AUFGABENLISTE:
A – Nennen Sie alle Gruppen von Politikern, die im Lesetext über den Bundesverkehrswegeplan vorkommen.
B – Führen Sie den Lesetext über den Bundesverkehrswegeplan im Anschluss an seinen letzten Satz weiter.

LESETEXT:
Wichtige Projekte erhalten Stempel „vordringlicher Bedarf“

Dass es dazu gekommen ist, gleicht einem kleinen Wunder. Der Bundesverkehrswegeplan, kurz BVWP, verzeichnet alle Verkehrsprojekte, für die der Bund in den kommenden 15 Jahren Geld bereitstellt. Kommunal-, Landes- und Bundespolitiker tun alles, um mit ihren regionalen Bauvorhaben in den BVWP hineinzukommen. Allerdings hat der Plan einen Haken. Die wirklich wichtigen Projekte werden in die Kategorie „vordringlicher Bedarf“ einsortiert, alle anderen aber bekommen das Etikett „potenzieller Bedarf“ – und haben schon allein damit nahezu keine Chance auf Verwirklichung in dem genannten Zeitraum von 15 Jahren.

BEREITGESTELLTE ANGABEN:
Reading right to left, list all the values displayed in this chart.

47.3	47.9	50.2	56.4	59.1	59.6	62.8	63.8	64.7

==

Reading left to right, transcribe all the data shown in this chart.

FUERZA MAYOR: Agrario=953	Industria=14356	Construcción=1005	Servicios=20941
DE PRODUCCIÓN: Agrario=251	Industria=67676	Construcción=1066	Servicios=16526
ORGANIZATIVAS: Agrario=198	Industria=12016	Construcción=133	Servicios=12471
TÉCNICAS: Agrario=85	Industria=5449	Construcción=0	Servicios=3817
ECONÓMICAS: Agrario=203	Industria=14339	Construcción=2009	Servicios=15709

---

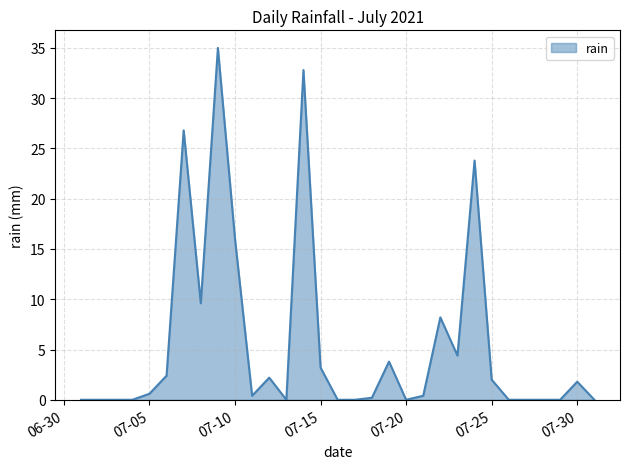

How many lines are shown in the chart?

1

ANTWORTEN:
A – Kommunalpolitiker, Landespolitiker, Bundespolitiker

B –
Der zweigleisige Ausbau der rund zwölf Kilometer langen Bahnstrecke Niebüll–Klanxbüll war aus Sicht des Bundesverkehrsministeriums lange kein wirklich wichtiges Vorhaben. Deshalb landete es 2016, als der bis 2030 reichende neue BVWP aufgestellt wurde, nur im potenziellen Bedarf. Motto: Wenn wir das Geld hätten, würden wir es machen.

Und dann kam auch noch Glück hinzu

Dann geschah zweierlei. Die Bahn AG hatte immer größere Schwierigkeiten, auf dem Hindenburgdamm einen auch nur einigermaßen zuverlässigen Verkehr aufrechtzuerhalten. Ein Autozug-Konkurrent erschwerte die Fahrplan-gestaltung und -einhaltung, die neuen Loks erwiesen sich als unzuverlässig, die neuen Waggons mussten nach einem Kupplungsschaden allesamt für lange Zeit in die Werkstatt, am Gleiskörper war lange nichts mehr gemacht worden, hinzu kam ein allgemeiner Lokführermangel.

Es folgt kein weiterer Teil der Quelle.